Monday, December 24, 2012

Adeste Fideles

In under three hours I will head off to prepare to serve the Vigil of Christmas, and am soaking up the end of the time of waiting by listening to the festive Gregorian chant that has been shelved during Advent save for the Immaculate Conception. I'm also trying to re-learn the Gloria in excelsis Deo in Latin (and English), since it's been three weeks since we last sang it.

Pope Benedict at Christmas a few years ago
This year Advent has been really good for me. From listening to Father Z's special Advent messages, or reading and writing, I think I've really grown a lot. I have looked forward to Christmas because it is the birth of Our Savior, and am joyfully awaiting the return of Christ the King.

Christmas is not something to understand in fully human terms, for the means of our redemption through the Incarnation of Christ is a mystery. God gave His Only-Begotten Son to us out of love, but His methods are not for us to know, only the visible action. Usually I am the person who must understand the little steps of how something works. In calculus for example, I can't stand when my teacher works through the algebra, and simplifies something without explaining how she did it. But, I stand in awe of the mysteries of the Faith, which will be made known to us when we enter the Kingdom of Heaven.

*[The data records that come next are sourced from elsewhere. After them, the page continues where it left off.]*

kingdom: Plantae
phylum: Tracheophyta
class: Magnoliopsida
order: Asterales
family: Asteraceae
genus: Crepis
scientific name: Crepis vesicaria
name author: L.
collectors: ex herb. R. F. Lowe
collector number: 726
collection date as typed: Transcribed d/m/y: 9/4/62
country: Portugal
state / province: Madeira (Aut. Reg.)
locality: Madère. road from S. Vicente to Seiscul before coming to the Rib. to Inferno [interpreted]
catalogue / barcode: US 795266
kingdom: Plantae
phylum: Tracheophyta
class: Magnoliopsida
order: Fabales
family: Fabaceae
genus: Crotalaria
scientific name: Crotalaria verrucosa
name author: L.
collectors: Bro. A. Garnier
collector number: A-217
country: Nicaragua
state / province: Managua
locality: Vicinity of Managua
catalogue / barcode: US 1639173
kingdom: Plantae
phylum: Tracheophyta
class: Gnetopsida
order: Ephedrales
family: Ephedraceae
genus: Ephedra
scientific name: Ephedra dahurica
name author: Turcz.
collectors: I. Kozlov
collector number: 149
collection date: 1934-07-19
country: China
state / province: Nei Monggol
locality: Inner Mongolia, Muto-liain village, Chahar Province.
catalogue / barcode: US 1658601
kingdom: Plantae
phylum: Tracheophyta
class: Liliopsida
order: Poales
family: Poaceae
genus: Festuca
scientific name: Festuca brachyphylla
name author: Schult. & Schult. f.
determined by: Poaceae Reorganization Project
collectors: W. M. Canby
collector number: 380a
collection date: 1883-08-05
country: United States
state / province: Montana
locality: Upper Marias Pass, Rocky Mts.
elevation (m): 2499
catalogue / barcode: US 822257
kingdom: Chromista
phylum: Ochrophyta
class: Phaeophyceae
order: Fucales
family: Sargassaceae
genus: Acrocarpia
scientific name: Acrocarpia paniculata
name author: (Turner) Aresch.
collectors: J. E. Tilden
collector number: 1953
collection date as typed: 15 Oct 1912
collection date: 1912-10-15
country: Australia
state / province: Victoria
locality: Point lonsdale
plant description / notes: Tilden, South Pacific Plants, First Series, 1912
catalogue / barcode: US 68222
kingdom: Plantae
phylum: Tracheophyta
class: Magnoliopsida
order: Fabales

The archetype for that coming of Christ, which we might call a "spiritual incarnation", is always Mary. Just as the Virgin Mother pondered in her heart on the Word made flesh, so every individual soul and the entire Church are called during their earthly pilgrimage to wait for Christ who comes and to welcome him with faith and love ever new.-Pope Benedict XVI
Always through Mary do we come closer to Christ her Son, and always should we make room for Him in our hearts.
And for your edification:
It is true that the mystery is past, I recognize it, and that it happened only once, but the grace of the mystery is not, in fact, past for the souls who prepare themselves to give birth to Jesus Christ in their heart. He was born one time in Bethlehem, and he is born every day in us with Holy Communion, which, as the Fathers say, is an extension of the Incarnation.
Do you know why Our Lord did not want to be born in the city of Jerusalem? It is because there all was full of creatures; there was not a single empty house. All was full of business or something other. He preferred to be born in a poor stable, empty and abandoned. This demonstrates to us that, if we want Jesus to abide in us, we must empty ourselves of all things, withour exception. This being done, He will impress in us His spirit, His life, His inclinations, and in such a soul one will see only Jesus.
Those who have received this grace, will be recognized easily by their docility and simplicity, the companion virtues of holy childhood. Who are the first to come to the Infant Jesus to offer Him homage? Poor folk, shepherds. It is what the Gospel says: "Ye who are little, come unto Me." Only the humble are worthy of learning secrets so divine, hidden from the great ones of the earth, who are precisely the proud. The more a soul is little, the more will God communicate Himself to her. He goes to seek her out in the depth of her nothingness, where He fills her with all Himself.-Mother Mectilde de Bar (+1698)
Another thought: I wonder what St. Joseph felt like. I'm not always sure that the image of him fretting is quite right. After his encounter with an angel, and his marriage to the Blessed Mother, how could he lack trust in the Lord? Where did this idea of him worrying come from anyways? Our Lady gives no indications of this in her relation of the Nativity to St. Luke the Evangelist.  I know, I know, he took on the biggest responsibility ever known to man namely, the care of Mary ever-virgin, and Christ Jesus, Innocence itself. I have a better picture in mind. St. Joseph was the kind of guy who strapped up his sandals, got up, and did what needed to be done, and was always calm and patient, no matter how hard the task was. I bet it was a Protestant concoction anyways.

I hope everybody has a Merry Christmas, or is, if you are reading this from across the pond where undoubtedly the Christmas holiday (dare I say holy day?) is underway by now. Pax vobiscum and God bless.

1 comment:

  1. I agree with your thoughts about St. Joseph. He may have worried a wee bit since he was human, and was subject to sin, but I think he had so much more grace than the rest of us that he didn't get sidetracked by worry like we do. And being in the company of Mary, I would think the graces that flow to and through her would encompass him. How could you be in the company of Our Blessed Mother and fret? No way.